REQUIREMENT: In the data below, copy everything from the line containing "List the labels" down to the line containing "What is the", replacing "difference" with "gap" and changing nothing else. Omit the pictures.

DATA TO USE:
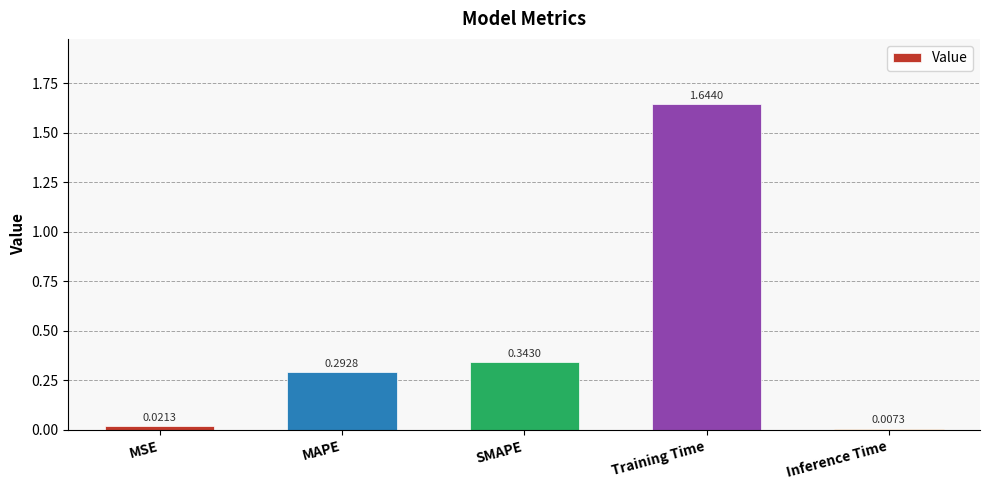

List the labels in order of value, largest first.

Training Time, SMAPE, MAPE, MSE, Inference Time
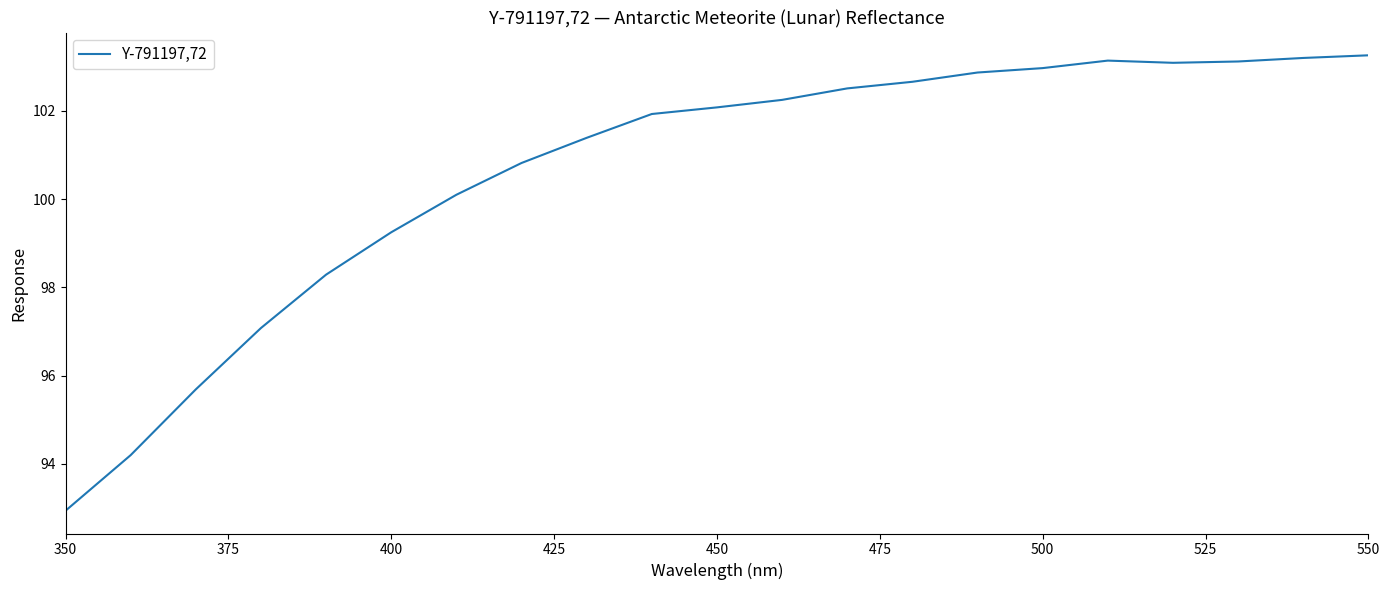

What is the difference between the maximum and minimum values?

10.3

--

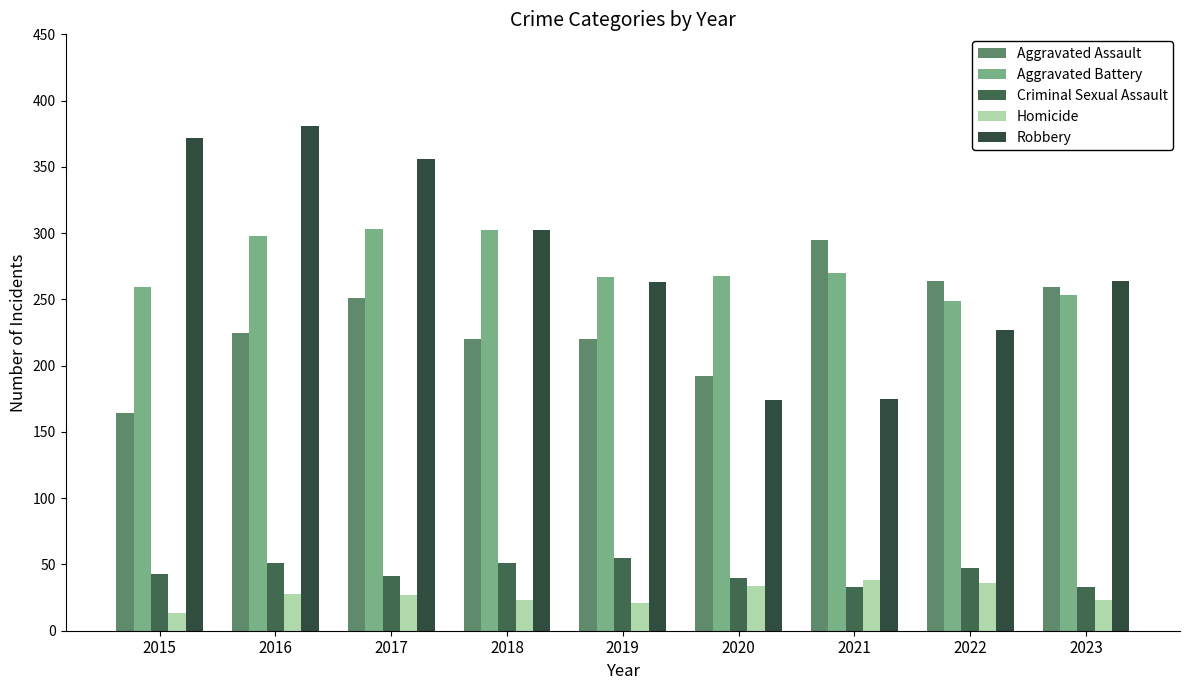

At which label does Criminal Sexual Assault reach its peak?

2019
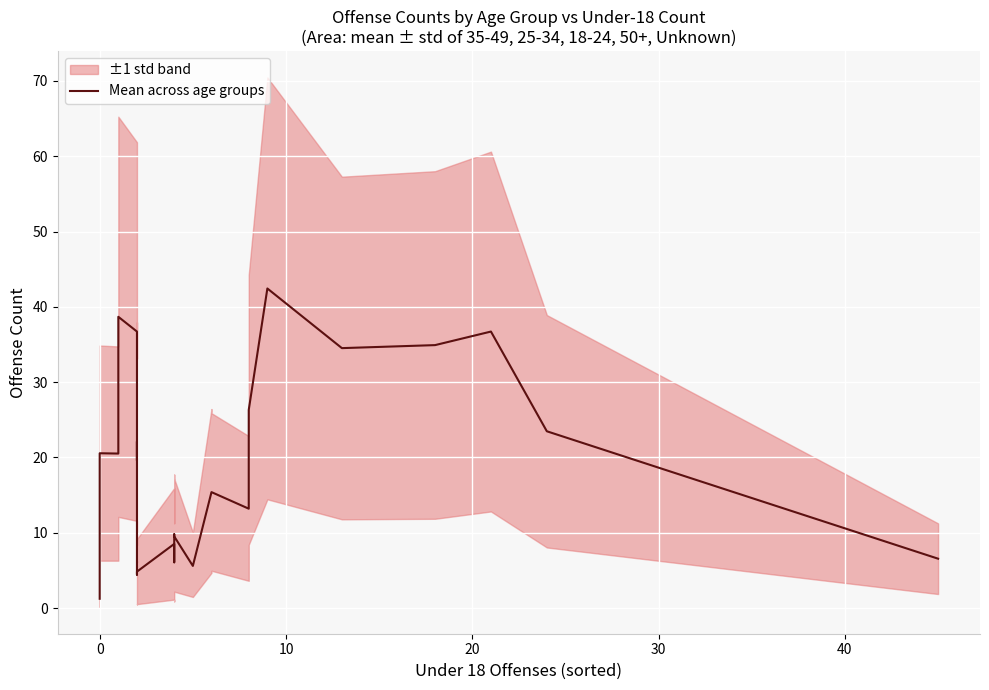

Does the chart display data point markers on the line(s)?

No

RESPONSE AREA:
List the labels in order of value, largest first.

Training Time, SMAPE, MAPE, MSE, Inference Time

What is the gap between the maximum and minimum values?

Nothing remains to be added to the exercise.